On top of that, K-Link has a second feature built into the same bot: the Anonymous DM Link. That's a private, opt-in pairing system that lets you have a one-on-one chat with a random person from anywhere in the network, with neither of you knowing who the other is. It runs entirely in your DMs, separate from the shared channel.
The person running setup needs the Manage Server permission. Run /link-setup and point it at the channel you want to use. If it's your first time adding K-Link, you'll be shown the Terms of Service and Privacy Policy before anything activates — the server owner accepts on behalf of the server, which covers every member who uses the linked channel.
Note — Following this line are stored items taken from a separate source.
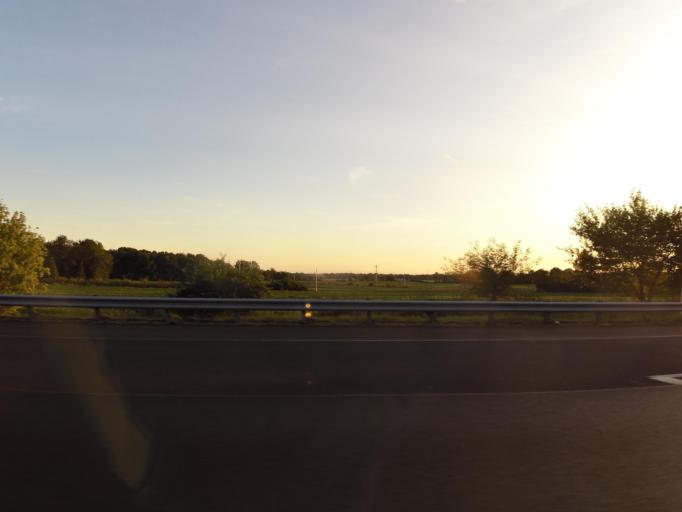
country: US
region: Indiana
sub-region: Hancock County
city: New Palestine
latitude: 39.6602
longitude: -85.9402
Once you accept, K-Link posts a welcome message and the channel goes live.
If K-Link gets added to a server but nobody runs /link-setup within 24 hours, the bot leaves on its own and sends a DM explaining why. You can re-invite it and try again at any time. That 24-hour window only applies to servers that never completed setup.
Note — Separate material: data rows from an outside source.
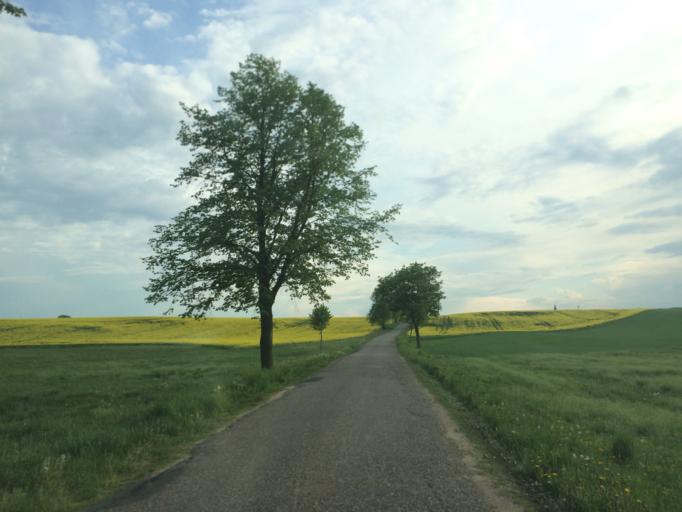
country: PL
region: Kujawsko-Pomorskie
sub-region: Powiat brodnicki
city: Brzozie
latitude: 53.3476
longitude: 19.5818
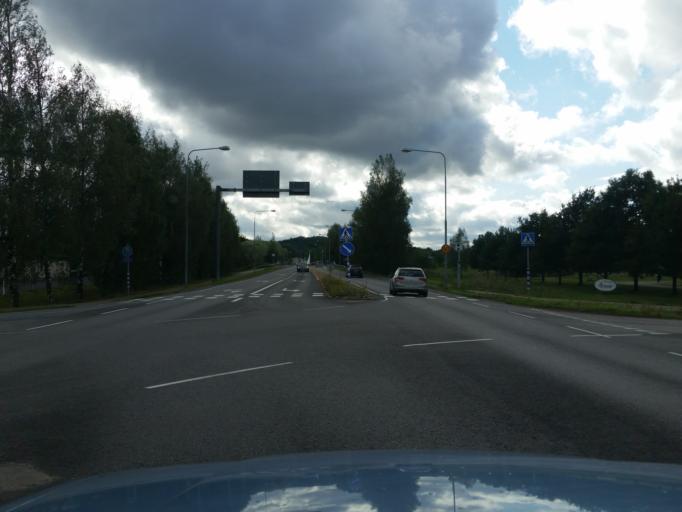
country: FI
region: Varsinais-Suomi
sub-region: Aboland-Turunmaa
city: Pargas
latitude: 60.3094
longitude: 22.3081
To turn K-Link off, /link-disable removes the channel connection and posts a notice in the channel. The bot stays in your server — it just stops relaying messages. Run /link-setup again whenever you want back in.
Permissions the bot needs: Read Messages, Send Messages, Manage Messages, Embed Links, Attach Files, Read Message History, Add Reactions, Use External Emojis, Mention Everyone, and Manage Webhooks (required for the webhook relay — the bot falls back to standard channel sends if this is missing, but the relay works better with it).
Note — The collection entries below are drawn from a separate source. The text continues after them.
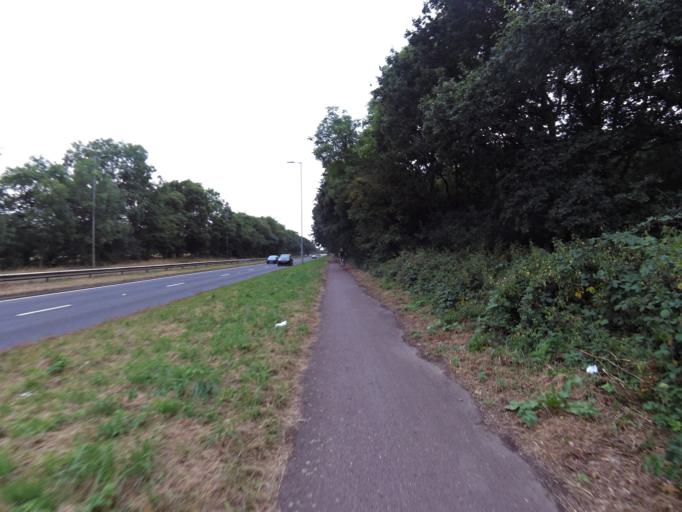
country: GB
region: England
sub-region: Hertfordshire
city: Shenley AV
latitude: 51.7357
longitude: -0.2824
Once the channel is live, you just talk normally. K-Link picks up your message and relays it to every other linked channel on the network using a webhook — so your name and avatar show up on the message directly, formatted as Display Name (@handle). It looks like you sent it from inside each server. No "bot sent this" header, no separate embed — just your name and your face on the message.
The first time you send a message anywhere in the network, there'll be a one-time notice attached to that relay that shows your Discord user ID and points to the Privacy Policy. That fires exactly once, ever, and never shows again on any future message.
Network moderators and admins get a small badge before their name so the rest of the network can tell who the staff are: 👑 for admins, 🛡️ for mods. That applies regardless of which server they're sending from.
Replies work across servers too. Use Discord's native reply feature and the bot figures out who the original sender was, then delivers one ping notification to them in whatever server they last sent a message from. One ping total — not one per server — so nobody gets spammed just because they said something.